→ AUFGABENSTELLUNG: Schreiben Sie die Zeilen wörtlich ab. Beginnen Sie mit der Zeile, die „as H:MM AM/PM.“ enthält, und fahren Sie bis einschließlich der Zeile fort, die „start, end, duration?“ enthält.

→ VORLIEGENDES MATERIAL:
--

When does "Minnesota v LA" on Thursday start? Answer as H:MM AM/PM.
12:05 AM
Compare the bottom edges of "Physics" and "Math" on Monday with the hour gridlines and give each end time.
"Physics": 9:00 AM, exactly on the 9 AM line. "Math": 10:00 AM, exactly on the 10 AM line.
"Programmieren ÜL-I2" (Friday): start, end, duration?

--

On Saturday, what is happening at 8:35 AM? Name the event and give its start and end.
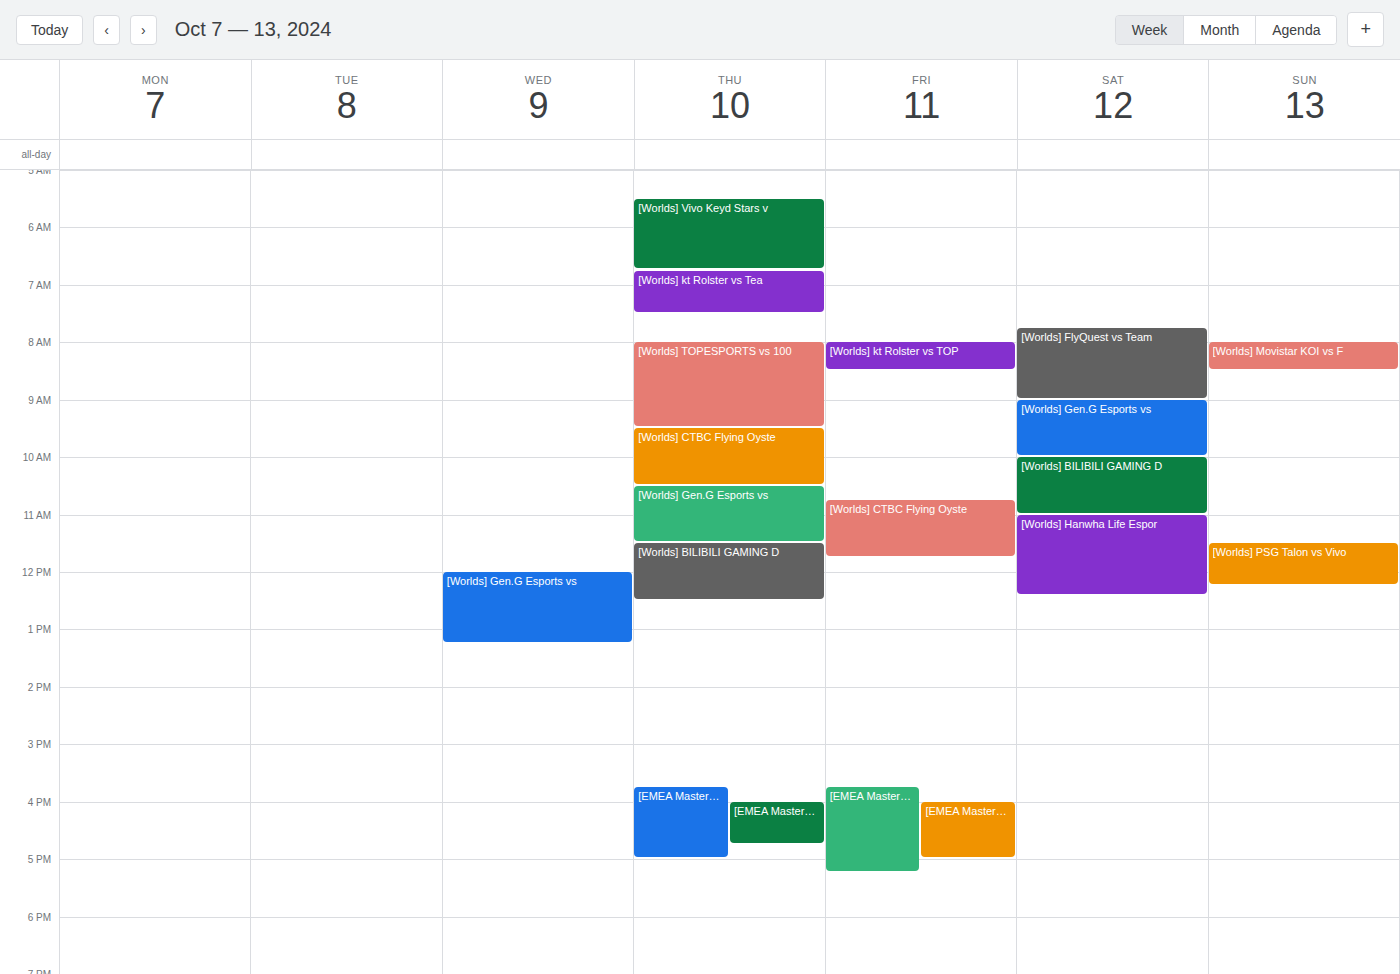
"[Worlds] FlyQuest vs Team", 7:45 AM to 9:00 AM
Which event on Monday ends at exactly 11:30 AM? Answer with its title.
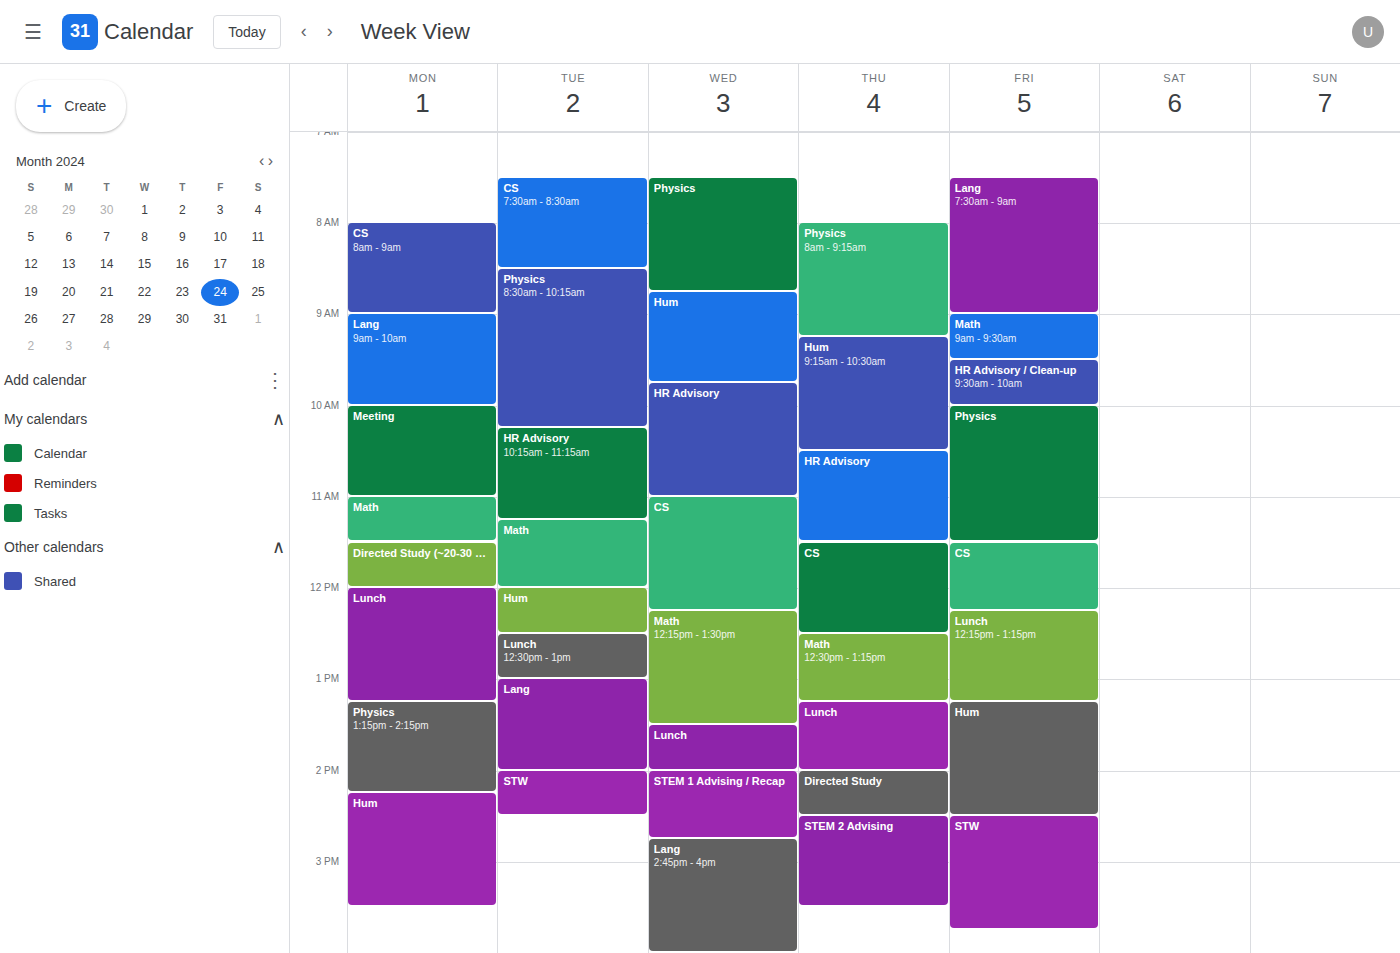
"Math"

--

→ LÖSUNG:
When does "Minnesota v LA" on Thursday start? Answer as H:MM AM/PM.
12:05 AM
Compare the bottom edges of "Physics" and "Math" on Monday with the hour gridlines and give each end time.
"Physics": 9:00 AM, exactly on the 9 AM line. "Math": 10:00 AM, exactly on the 10 AM line.
"Programmieren ÜL-I2" (Friday): start, end, duration?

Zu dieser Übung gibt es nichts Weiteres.